§ **ESERCIZIO SCRITTO A**:
Trascrivi fedelmente il passo della recensione che inizia con le parole "11 ricchi commensali, disposti" e si chiude con "con maniacale sconsideratezza.".
§ **ESERCIZIO SCRITTO B**:
Stabilisci se ogni affermazione concorda con la recensione, rispondendo sì o no e citando alla lettera le parole decisive: (i) il ristorante Hawthorn si trova su un'isoletta privata; (ii) i commensali sono dodici; (iii) il film dura 1 ora e 47 minuti.

§ **BRANO FORNITO**:
Hawthorn è un ristorante di altissimo pregio situato su un’isoletta privata e gestito in maniera più che maniacale da una di queste star della cucina che insozzano il discorso contemporaneo, chef Julian Slowik.
11 ricchi commensali, disposti a sborsare 1250 dollaroni a capoccia per un’esperienza culinaria della madonna, si ritrovano a vivere sulla propria pelle il menu più unico che raro mai concepito da testa pensante, mentre tu che guardi il film passerai il tempo a toccarti le gonadi con maniacale sconsideratezza.
Un bel film, finalmente un bel film.
Dopo aver passato a bestemmiare appresso a filmerda o giustificarmi di fronte a buoni film con trame a cui però mi aggrappavo con tutti i coglioni per il discostamento dai mei gusti archetipici, ecco finalmente una pellicola che per me funziona senza sforzo e che, dal basso della solita critica alla classe dominante un po’ edulcorata e quasi auto-assolutoria nella sua impraticabilità, rimane comunque meglio di qualsiasi liberale del cazzo che vuole spiegarci come il mondo capitalista sia il migliore dei mondi possibili.
Verremo a prenderti. E piangerai.
VOTO: 4 liberali in lacrime
Titolo uzbeco: Menyu Regia: Mark Mylod Durata: 1 ora e 47 minuti Compralo: https://amzn.to/3x24M5T
Un ricchissimo miliardario scemo con le mani in pasta in parecchi settori, tra cui crypto ed aerospazio, invita i suoi vecchi amici succhia-mammelle per un weekend matto sulla sua isoletta privata con l’intento d’intrattenerli facendoli giocare al gioco dell’assassino misterioso, uno dei tanti dispendiosi modi che i ricchi hanno per non morire annoiati nei loro banali pensieri mediocri.

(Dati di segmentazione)
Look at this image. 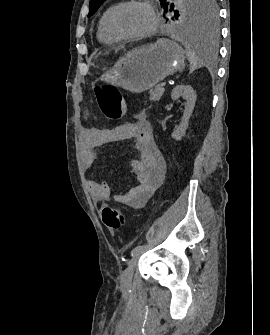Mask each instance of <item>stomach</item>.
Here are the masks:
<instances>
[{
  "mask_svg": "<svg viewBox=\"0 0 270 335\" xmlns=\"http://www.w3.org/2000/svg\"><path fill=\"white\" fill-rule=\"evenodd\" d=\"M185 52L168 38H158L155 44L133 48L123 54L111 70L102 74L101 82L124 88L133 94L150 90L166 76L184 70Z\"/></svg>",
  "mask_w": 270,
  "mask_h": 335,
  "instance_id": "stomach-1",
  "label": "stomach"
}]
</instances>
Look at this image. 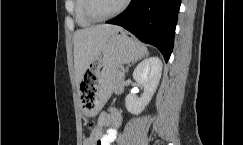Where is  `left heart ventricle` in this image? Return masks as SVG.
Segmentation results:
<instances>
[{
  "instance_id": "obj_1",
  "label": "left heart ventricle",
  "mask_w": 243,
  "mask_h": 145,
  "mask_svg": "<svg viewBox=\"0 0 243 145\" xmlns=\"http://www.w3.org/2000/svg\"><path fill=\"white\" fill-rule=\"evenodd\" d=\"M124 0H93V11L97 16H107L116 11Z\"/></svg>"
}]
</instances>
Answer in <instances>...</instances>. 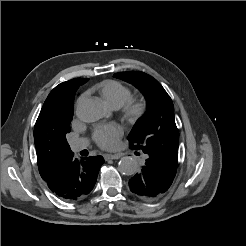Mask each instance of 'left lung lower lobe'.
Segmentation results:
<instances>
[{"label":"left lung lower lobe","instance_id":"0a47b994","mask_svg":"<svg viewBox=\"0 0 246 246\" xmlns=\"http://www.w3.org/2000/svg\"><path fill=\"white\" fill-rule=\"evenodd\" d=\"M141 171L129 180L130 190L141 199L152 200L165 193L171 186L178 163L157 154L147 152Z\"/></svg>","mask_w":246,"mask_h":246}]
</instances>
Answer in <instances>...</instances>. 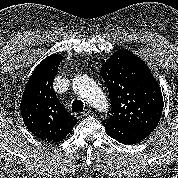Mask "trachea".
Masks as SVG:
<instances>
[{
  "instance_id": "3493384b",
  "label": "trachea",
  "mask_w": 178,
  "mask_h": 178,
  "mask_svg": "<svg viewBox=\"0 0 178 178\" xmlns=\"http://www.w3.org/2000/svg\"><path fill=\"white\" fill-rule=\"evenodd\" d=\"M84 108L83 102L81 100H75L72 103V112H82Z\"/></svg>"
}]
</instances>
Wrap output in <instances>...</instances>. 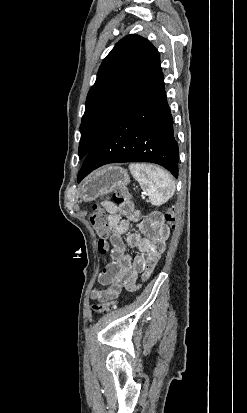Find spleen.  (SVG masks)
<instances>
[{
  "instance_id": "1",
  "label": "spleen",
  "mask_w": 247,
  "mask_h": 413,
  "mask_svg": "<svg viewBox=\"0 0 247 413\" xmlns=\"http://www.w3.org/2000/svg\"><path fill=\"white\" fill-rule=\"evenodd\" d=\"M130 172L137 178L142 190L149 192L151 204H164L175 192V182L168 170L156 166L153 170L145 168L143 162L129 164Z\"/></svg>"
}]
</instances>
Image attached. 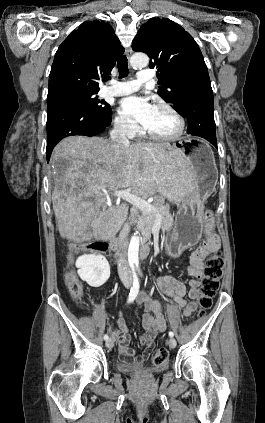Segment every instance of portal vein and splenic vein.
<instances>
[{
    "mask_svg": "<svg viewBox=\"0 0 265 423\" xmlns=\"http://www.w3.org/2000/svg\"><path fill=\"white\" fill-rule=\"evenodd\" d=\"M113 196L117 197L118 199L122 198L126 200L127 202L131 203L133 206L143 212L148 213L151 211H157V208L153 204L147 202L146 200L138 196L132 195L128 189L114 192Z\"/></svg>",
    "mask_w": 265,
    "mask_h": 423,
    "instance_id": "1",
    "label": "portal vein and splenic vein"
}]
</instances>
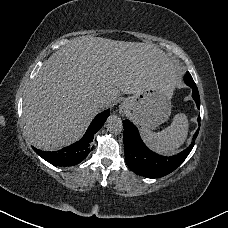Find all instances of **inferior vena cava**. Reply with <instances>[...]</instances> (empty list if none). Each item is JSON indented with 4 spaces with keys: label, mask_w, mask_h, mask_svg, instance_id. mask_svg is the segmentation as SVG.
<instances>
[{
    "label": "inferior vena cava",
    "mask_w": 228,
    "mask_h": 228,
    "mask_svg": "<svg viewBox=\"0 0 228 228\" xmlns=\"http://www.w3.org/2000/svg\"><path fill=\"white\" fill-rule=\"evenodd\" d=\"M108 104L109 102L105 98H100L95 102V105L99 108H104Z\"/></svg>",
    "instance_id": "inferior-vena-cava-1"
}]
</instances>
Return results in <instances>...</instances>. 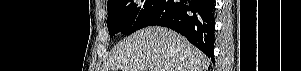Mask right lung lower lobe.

§ **SOLUZIONE SCRITTA A**:
11 ricchi commensali, disposti a sborsare 1250 dollaroni a capoccia per un’esperienza culinaria della madonna, si ritrovano a vivere sulla propria pelle il menu più unico che raro mai concepito da testa pensante, mentre tu che guardi il film passerai il tempo a toccarti le gonadi con maniacale sconsideratezza.

§ **SOLUZIONE SCRITTA B**:
(i) Sì: «situato su un’isoletta privata».
(ii) No: «11 ricchi commensali».
(iii) Sì: «Durata: 1 ora e 47 minuti».